» **What is needed**: Your job is to transcribe the material exactly. Keep every line.

» **Data shown**:
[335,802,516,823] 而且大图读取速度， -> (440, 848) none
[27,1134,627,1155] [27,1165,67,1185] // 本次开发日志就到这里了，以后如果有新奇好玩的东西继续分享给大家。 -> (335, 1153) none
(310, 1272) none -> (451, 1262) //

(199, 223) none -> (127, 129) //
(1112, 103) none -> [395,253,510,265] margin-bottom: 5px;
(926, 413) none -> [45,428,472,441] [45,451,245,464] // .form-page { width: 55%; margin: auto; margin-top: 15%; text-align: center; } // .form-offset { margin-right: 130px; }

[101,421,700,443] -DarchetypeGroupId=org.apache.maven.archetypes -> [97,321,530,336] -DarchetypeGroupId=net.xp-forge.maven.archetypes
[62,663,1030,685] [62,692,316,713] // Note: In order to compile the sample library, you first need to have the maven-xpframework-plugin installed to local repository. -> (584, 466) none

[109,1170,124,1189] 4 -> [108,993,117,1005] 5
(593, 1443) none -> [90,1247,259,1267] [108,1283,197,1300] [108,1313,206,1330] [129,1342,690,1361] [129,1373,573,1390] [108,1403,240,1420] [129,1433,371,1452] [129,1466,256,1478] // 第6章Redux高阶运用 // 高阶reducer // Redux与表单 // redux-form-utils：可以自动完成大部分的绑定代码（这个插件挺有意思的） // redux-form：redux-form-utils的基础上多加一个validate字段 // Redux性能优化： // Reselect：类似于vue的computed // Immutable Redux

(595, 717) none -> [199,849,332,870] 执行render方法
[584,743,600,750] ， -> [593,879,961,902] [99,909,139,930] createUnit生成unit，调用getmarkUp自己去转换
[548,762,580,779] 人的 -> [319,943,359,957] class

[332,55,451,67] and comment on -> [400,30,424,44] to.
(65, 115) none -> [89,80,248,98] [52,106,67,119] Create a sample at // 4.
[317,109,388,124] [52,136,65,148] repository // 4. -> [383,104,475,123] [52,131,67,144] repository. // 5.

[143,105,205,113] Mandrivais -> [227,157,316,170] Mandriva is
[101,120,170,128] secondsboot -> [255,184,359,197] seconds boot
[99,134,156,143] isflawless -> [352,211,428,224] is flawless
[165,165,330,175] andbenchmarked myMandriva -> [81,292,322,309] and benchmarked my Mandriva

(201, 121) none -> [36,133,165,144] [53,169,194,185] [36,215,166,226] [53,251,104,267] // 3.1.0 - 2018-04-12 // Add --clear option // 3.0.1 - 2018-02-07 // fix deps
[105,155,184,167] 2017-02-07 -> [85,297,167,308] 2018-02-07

» **Solution**:
[335,802,516,823] 而且大图读取速度， -> (440, 848) none
[27,1134,627,1155] [27,1165,67,1185] // 本次开发日志就到这里了，以后如果有新奇好玩的东西继续分享给大家。 -> (335, 1153) none
(310, 1272) none -> (451, 1262) //

(199, 223) none -> (127, 129) //
(1112, 103) none -> [395,253,510,265] margin-bottom: 5px;
(926, 413) none -> [45,428,472,441] [45,451,245,464] // .form-page { width: 55%; margin: auto; margin-top: 15%; text-align: center; } // .form-offset { margin-right: 130px; }

[101,421,700,443] -DarchetypeGroupId=org.apache.maven.archetypes -> [97,321,530,336] -DarchetypeGroupId=net.xp-forge.maven.archetypes
[62,663,1030,685] [62,692,316,713] // Note: In order to compile the sample library, you first need to have the maven-xpframework-plugin installed to local repository. -> (584, 466) none

[109,1170,124,1189] 4 -> [108,993,117,1005] 5
(593, 1443) none -> [90,1247,259,1267] [108,1283,197,1300] [108,1313,206,1330] [129,1342,690,1361] [129,1373,573,1390] [108,1403,240,1420] [129,1433,371,1452] [129,1466,256,1478] // 第6章Redux高阶运用 // 高阶reducer // Redux与表单 // redux-form-utils：可以自动完成大部分的绑定代码（这个插件挺有意思的） // redux-form：redux-form-utils的基础上多加一个validate字段 // Redux性能优化： // Reselect：类似于vue的computed // Immutable Redux

(595, 717) none -> [199,849,332,870] 执行render方法
[584,743,600,750] ， -> [593,879,961,902] [99,909,139,930] createUnit生成unit，调用getmarkUp自己去转换
[548,762,580,779] 人的 -> [319,943,359,957] class

[332,55,451,67] and comment on -> [400,30,424,44] to.
(65, 115) none -> [89,80,248,98] [52,106,67,119] Create a sample at // 4.
[317,109,388,124] [52,136,65,148] repository // 4. -> [383,104,475,123] [52,131,67,144] repository. // 5.

[143,105,205,113] Mandrivais -> [227,157,316,170] Mandriva is
[101,120,170,128] secondsboot -> [255,184,359,197] seconds boot
[99,134,156,143] isflawless -> [352,211,428,224] is flawless
[165,165,330,175] andbenchmarked myMandriva -> [81,292,322,309] and benchmarked my Mandriva

(201, 121) none -> [36,133,165,144] [53,169,194,185] [36,215,166,226] [53,251,104,267] // 3.1.0 - 2018-04-12 // Add --clear option // 3.0.1 - 2018-02-07 // fix deps
[105,155,184,167] 2017-02-07 -> [85,297,167,308] 2018-02-07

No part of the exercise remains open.